Kemampuan bahasa asing memang bakal membukakan kita ke lebih banyak kesempatan (studi, kerjaan dll), lebih banyak bacaan (buku, artikel dll), dan aku bakal selalu siap jadi tim hore buat siapa aja yang sedang belajar bahasa asing apa pun. 🥳🥳💪🏽
Pertanyaanku (ke diriku sendiri selama ini), sejago-jagonya kemampuan bahasa asingku, apa iya para penutur asli bahasa itu bakal otomatis lebih terbuka untuk mendengarkan argumen dan opiniku?
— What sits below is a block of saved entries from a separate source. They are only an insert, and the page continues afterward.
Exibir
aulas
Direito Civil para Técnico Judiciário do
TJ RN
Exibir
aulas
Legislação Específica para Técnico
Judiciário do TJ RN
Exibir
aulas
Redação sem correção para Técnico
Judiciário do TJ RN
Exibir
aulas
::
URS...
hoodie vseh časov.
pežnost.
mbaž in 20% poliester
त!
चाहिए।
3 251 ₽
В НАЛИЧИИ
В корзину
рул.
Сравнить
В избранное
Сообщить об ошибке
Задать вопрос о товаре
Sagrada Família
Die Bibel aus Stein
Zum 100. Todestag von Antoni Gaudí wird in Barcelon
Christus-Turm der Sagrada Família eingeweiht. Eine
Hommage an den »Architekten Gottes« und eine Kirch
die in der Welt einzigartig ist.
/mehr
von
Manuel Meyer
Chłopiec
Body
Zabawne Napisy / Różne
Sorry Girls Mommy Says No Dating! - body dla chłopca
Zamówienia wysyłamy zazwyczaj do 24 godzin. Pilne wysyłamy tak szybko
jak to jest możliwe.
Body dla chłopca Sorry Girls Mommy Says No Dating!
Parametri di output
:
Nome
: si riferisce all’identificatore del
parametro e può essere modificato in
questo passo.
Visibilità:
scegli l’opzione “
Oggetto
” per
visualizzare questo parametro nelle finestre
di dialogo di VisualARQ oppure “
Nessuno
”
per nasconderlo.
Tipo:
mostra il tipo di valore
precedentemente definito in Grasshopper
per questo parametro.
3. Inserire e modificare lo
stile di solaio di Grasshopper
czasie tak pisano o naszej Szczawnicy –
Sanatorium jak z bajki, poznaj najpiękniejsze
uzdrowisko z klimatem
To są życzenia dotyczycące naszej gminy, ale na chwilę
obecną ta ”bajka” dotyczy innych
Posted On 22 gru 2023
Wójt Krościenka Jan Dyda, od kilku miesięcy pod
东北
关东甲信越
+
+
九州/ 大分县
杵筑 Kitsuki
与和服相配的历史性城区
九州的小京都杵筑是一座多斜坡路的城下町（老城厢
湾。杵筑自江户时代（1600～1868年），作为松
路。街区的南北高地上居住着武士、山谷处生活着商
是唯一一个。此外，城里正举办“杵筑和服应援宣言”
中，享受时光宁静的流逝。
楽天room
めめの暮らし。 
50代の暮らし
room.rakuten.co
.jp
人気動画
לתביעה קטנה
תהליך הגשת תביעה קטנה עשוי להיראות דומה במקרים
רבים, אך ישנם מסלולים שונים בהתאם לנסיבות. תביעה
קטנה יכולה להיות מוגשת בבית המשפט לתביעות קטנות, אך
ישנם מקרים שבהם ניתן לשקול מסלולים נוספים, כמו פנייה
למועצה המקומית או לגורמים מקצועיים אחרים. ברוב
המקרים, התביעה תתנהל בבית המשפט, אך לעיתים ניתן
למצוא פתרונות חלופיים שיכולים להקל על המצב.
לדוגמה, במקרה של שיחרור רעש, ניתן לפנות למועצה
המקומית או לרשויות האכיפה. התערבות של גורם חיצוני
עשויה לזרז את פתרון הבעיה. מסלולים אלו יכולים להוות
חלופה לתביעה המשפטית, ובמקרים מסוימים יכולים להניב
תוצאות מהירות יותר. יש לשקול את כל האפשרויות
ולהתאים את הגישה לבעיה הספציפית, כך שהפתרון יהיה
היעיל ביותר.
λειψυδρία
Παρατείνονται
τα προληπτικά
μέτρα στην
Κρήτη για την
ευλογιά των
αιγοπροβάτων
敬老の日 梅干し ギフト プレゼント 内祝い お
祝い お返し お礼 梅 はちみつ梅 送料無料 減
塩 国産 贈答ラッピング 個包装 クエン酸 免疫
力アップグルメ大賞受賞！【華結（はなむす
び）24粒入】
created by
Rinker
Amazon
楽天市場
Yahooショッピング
Atau justru aku perlu waktu lebih lama buat membuktikan ke mereka kalau argumenku layak didengarkan? Jangan-jangan di mata (kebanyakan) mereka aku bakal selalu jadi "si orang asing yang tentu saja harus paham bahasa kami"? 🤔🤔
Itulah kenapa aku enggan mendewakan bahasa asing secara berlebihan (apalagi kalau sampai meremehkan bahasa pertamaku). Aku dewa-dewakan bahasa B, C dkk juga, para penutur bahasa B, C dkk mah bakal sebodo amat.🥲
Aku bersyukur, dari dulu, di sela-sela keasikan dan kepala mumet belajar bahasa asing, aku gak pernah kehabisan wadah dan cara untuk bisa menikmati seru-seruan pakai bahasa sendiri.